Himeno menghela napas, lagi. Dia duduk di kursi kosong yang satu lagi, kemudian mulai membuka bungkusan rokoknya. "Kau pengecut. Pengecut bodoh yang terobsesi pada seorang gadis."

"Berkata buruk tentangku dan Name untuk melampiaskan kecemburuanmu takkan membuahkan hasil, Himeno."

Mematik rokoknya, Himeno tersenyum. "Aki..." wanita itu menghisap rokoknya, "berhenti menjadikan orang lain sebagai alasan untuk hidup."

Aki tersenyum simpul, kata-kata itu sudah sering ia dengar. Memang, semua orang akan mengira bahwa dia hanya menjadikan Name alasannya untuk hidup. Bukan sebagai sahabat saja, tapi lebih dari itu.

Tapi kenyataannya apa?

Aki mengusap wajahnya gusar, "Atas dasar apa kau mengatakan itu?" tanya nya, dia memijat dahi nya kasar, memaksa bibirnya untuk tersenyum.

Himeno diam, menghisap rokoknya lagi.

"Kau pikir kenapa aku bersikap berlebihan pada Name, huh?" pemuda itu tertawa, "Terlepas dari kejadian tiga belas tahun lalu, ketika Gun Devil merenggut segalanya dariku, satu-satunya orang yang berada di sisiku dan menggenggam erat tanganku hanya dia."

"Yang bahkan meyakinkanku bahwa dunia masih layak untuk ditinggali hanya dia." lanjut Aki, sekali lagi mengusap wajahnya gusar. Matanya memerah, mengingat kejadian masa lalu yang begitu menyakitkan.

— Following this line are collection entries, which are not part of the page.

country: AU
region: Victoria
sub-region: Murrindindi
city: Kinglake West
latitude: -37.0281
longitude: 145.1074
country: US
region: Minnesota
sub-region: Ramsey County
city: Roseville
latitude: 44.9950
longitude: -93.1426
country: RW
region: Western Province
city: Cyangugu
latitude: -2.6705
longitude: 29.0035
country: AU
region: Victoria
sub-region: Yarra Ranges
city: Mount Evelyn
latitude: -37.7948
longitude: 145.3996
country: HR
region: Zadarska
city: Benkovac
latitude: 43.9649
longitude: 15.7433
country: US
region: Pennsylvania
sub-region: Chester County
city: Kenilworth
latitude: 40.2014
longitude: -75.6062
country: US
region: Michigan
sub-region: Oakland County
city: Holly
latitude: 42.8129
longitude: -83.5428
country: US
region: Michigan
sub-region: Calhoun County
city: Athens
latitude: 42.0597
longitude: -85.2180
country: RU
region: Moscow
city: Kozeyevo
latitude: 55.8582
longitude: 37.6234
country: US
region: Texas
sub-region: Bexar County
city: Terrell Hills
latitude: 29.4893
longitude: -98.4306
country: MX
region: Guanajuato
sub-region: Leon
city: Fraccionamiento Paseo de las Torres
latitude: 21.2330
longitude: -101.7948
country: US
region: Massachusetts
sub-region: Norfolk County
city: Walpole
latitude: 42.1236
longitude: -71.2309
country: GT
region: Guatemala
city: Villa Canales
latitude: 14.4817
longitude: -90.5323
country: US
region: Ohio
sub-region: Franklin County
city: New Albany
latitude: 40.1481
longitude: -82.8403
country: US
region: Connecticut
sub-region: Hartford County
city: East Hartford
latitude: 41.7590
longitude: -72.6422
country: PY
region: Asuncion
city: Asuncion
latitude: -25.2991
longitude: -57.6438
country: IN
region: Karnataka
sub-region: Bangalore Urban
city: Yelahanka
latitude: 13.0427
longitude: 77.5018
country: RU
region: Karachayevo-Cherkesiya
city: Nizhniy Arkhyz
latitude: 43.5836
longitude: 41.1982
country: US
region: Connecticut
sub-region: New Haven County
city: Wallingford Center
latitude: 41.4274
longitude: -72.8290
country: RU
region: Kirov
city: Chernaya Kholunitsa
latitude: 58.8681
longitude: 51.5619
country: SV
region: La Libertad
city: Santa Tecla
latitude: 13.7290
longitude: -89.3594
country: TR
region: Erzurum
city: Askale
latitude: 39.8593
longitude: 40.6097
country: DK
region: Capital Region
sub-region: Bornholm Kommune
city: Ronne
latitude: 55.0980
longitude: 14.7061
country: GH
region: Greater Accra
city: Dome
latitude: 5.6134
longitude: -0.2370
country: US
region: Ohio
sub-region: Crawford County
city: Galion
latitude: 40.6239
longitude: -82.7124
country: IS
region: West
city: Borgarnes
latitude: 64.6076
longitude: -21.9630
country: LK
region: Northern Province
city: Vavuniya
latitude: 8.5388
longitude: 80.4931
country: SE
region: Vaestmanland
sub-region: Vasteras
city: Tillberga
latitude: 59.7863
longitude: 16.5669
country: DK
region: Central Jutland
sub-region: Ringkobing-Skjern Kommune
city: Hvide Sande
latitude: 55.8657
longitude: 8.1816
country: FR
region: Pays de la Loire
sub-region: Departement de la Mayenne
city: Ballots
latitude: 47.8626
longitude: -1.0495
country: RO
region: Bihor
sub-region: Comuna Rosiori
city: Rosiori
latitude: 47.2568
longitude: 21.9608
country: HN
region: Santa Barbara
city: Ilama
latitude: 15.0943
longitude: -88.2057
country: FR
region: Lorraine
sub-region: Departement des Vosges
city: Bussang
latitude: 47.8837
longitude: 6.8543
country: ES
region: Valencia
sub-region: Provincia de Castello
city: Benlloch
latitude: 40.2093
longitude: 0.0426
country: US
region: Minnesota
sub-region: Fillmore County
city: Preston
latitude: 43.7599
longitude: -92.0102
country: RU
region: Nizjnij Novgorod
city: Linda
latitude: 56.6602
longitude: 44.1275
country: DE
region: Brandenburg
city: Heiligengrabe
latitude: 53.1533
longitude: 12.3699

Pemuda itu tertawa, terpingkal-pingkal sampai matanya berair. "Aku butuh dia untuk hidup.."

Mendengar itu, Himeno terhenyak. Kalimat demi kalimat dari perkataan Aki ikut membuatnya merasa pilu. Wanita itu merasa sesak, menggigit bibirnya, mencoba menahan air matanya agar tak jatuh.

"Mati sekarangpun takkan membuat mu bertemu kembali dengan keluargamu, Aki."

"Aku bersamamu."

"Rasanya sakit sekali, ya? Mau peluk? Sini."

Name kecil membuka tangannya lebar-lebar, menghampiri Aki dengan perlahan kemudian memeluknya. Dan disaat itulah, Aki melepaskan tangisannya yang kencang.




|
.




"Name Surname, ya." Makima mengetuk-ngetuk mejanya dengan telunjuk, sembari menopang dagu memandang Name lurus.

"Kau tau, ada banyak hal aneh yang ada padamu." jeda sebentar, "misalnya pendaftaran mu pada Biro Devil Hunter Swasta, dan kau... sama sekali tak menyertakan kemampuan kontrak mu dengan iblis manapun."

Senyap.

Name memilih diam mendengarkan ocehan Makima. Ketimbang menjawab, gadis berponi lebat itu menggerak-gerakkan tangannya yang diborgol. Risih dengan rantai besi yang membelenggunya.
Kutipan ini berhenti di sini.